PROBLEM TO WORK ON:
From the data below, return the exact lines starting at the line containing "200: 168.16 -> 366.41" and ending at the line containing "微型耕耘机: 700 -> 1300", both included, and nothing else.

TASK DATA:

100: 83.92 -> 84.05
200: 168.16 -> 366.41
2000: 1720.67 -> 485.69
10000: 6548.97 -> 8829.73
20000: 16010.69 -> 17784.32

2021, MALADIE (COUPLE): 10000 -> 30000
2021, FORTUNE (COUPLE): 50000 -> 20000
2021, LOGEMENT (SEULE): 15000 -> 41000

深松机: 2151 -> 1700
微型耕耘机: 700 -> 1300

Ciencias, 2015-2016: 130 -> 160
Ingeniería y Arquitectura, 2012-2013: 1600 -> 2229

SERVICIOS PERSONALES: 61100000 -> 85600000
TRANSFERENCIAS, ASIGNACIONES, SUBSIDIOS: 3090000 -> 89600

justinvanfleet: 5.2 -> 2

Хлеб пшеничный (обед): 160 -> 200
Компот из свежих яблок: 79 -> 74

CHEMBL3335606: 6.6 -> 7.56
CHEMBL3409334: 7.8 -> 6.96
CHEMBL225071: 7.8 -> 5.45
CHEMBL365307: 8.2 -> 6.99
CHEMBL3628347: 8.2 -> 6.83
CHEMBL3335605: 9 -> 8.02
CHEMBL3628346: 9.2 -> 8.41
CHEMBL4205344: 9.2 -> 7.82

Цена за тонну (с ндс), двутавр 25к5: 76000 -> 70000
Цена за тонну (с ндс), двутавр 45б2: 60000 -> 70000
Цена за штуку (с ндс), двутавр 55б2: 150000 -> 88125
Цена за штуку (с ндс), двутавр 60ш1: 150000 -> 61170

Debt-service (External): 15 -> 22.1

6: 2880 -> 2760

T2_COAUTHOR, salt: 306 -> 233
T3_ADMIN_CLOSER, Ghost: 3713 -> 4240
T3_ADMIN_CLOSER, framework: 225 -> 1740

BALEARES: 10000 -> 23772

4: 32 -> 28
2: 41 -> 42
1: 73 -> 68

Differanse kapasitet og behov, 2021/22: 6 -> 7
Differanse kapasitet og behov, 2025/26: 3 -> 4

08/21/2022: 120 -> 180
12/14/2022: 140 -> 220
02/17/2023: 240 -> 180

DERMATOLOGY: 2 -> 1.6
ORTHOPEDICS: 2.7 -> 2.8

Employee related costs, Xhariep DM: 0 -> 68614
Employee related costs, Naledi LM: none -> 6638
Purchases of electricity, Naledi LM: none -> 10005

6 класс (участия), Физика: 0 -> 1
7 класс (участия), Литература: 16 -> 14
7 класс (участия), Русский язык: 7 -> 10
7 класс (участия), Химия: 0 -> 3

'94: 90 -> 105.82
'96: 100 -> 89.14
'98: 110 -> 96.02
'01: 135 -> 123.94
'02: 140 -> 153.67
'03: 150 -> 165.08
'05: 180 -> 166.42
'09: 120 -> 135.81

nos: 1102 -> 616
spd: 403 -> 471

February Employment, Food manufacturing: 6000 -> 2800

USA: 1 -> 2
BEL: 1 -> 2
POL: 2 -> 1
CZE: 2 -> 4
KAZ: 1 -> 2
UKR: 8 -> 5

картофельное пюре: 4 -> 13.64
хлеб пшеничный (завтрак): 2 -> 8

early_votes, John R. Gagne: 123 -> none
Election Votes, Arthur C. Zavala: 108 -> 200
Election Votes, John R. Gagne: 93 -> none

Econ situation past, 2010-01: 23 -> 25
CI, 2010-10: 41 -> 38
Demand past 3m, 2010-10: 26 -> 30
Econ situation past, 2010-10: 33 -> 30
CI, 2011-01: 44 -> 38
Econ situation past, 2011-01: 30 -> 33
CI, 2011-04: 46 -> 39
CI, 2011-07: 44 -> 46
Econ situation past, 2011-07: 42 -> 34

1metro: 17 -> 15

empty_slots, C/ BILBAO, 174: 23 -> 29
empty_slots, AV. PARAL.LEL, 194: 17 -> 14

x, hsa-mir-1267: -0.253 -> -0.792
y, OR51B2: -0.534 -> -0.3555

FINISHED EXERCISE:
200: 168.16 -> 366.41
2000: 1720.67 -> 485.69
10000: 6548.97 -> 8829.73
20000: 16010.69 -> 17784.32

2021, MALADIE (COUPLE): 10000 -> 30000
2021, FORTUNE (COUPLE): 50000 -> 20000
2021, LOGEMENT (SEULE): 15000 -> 41000

深松机: 2151 -> 1700
微型耕耘机: 700 -> 1300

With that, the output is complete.